# recipes



## jefflisa828 (Feb 2, 2015)

Hi I ordered and payed for Jeff's recipes on the 30th of January and have not received them just inquiring as to why. They were ordered with my company email [email protected] I am registered at the forum under my personal email [email protected] Thank you


----------



## tropics (Feb 2, 2015)

Try PM to Todd

http://www.smokingmeatforums.com/u/34955/tjohnson


----------



## TulsaJeff (Feb 2, 2015)

jefflisa828 said:


> Hi I ordered and payed for Jeff's recipes on the 30th of January and have not received them just inquiring as to why. They were ordered with my company email [email protected] I am registered at the forum under my personal email [email protected] Thank you


You should have received an email just as soon as you ordered however it may have been caught by a spam filter. I will send the attachments via email and private message right away. Please take a moment to let me know when you have them in hand.

Thank you for letting me know!

Jeff


----------



## tropics (Feb 2, 2015)

Woops had it right the first time I posted it, glad you caught it Jeff.


----------



## jefflisa828 (Feb 2, 2015)

Got them now thank you so much for your quick response.


----------



## TulsaJeff (Feb 2, 2015)

jefflisa828 said:


> Got them now thank you so much for your quick response.

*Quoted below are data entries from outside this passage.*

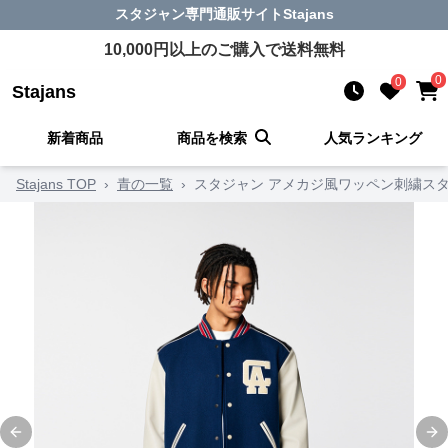
スタジャン
専門通販サイト
Stajans
10,000
円以上のご購入で送料無料
0
0
Stajans
新着商品
商品を検索
人気ランキング
Stajans TOP
›
青の一覧
›
スタジャン アメカジ風ワッペン刺繍スタ
Previous slide
Ne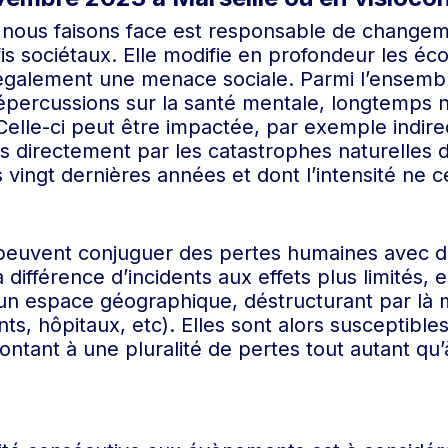
le nous faisons face est responsable de change
s sociétaux. Elle modifie en profondeur les é
te également une menace sociale. Parmi l’ense
 répercussions sur la santé mentale, longtemps 
Celle-ci peut être impactée, par exemple indir
us directement par les catastrophes naturelles 
vingt dernières années et dont l’intensité ne 
 peuvent conjuguer des pertes humaines avec 
 différence d’incidents aux effets plus limités, e
t un espace géographique, déstructurant par là
nts, hôpitaux, etc). Elles sont alors susceptible
tant à une pluralité de pertes tout autant qu’à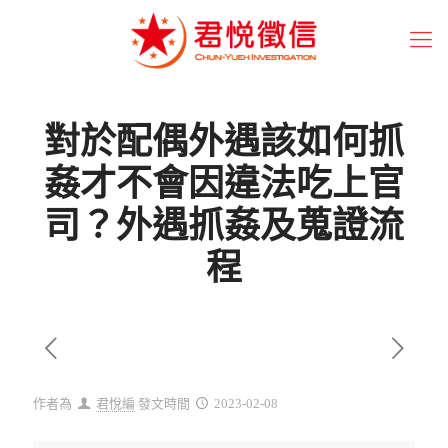
對於配偶外遇該如何抓
姦才不會因違法吃上官
司？外遇抓姦及蒐證流
程
作者為
君悅編
發文時間
2023-02-08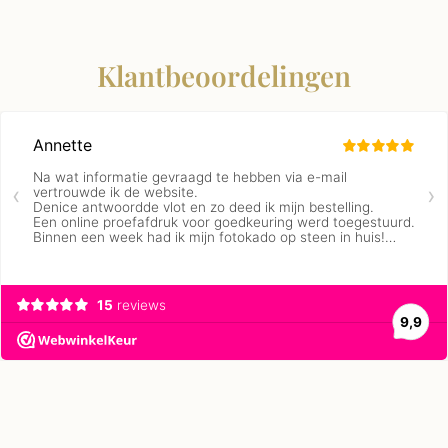
Klantbeoordelingen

No problem.. I hope you enjoy them!


----------



## themule69 (Feb 2, 2015)

You will enjoy them. Get a batch made and post a Qview!

Happy smoken.

David


----------



## jefflisa828 (Feb 2, 2015)

Lol I will but it was -36 here today


----------



## jefflisa828 (Feb 2, 2015)

Got one more question now that I bought what I am sure awesome recipes do the ads go away now lol


----------



## pc farmer (Feb 2, 2015)

You have to go to your profile, edit account details and check the box.


----------



## jefflisa828 (Feb 7, 2015)

Which box


----------



## TulsaJeff (Feb 9, 2015)

jefflisa828 said:


> Which box


@c farmer, I think he's asking about the ads in the email recipes rather than the forum.. I do appreciate the help
	

	
	
		
		



		
			






@jefflisa828, the system is automated and should change you over from the regular newsletter to the customer newsletter automatically but it doesn't always work as it should. I will take care of this for you right away.


----------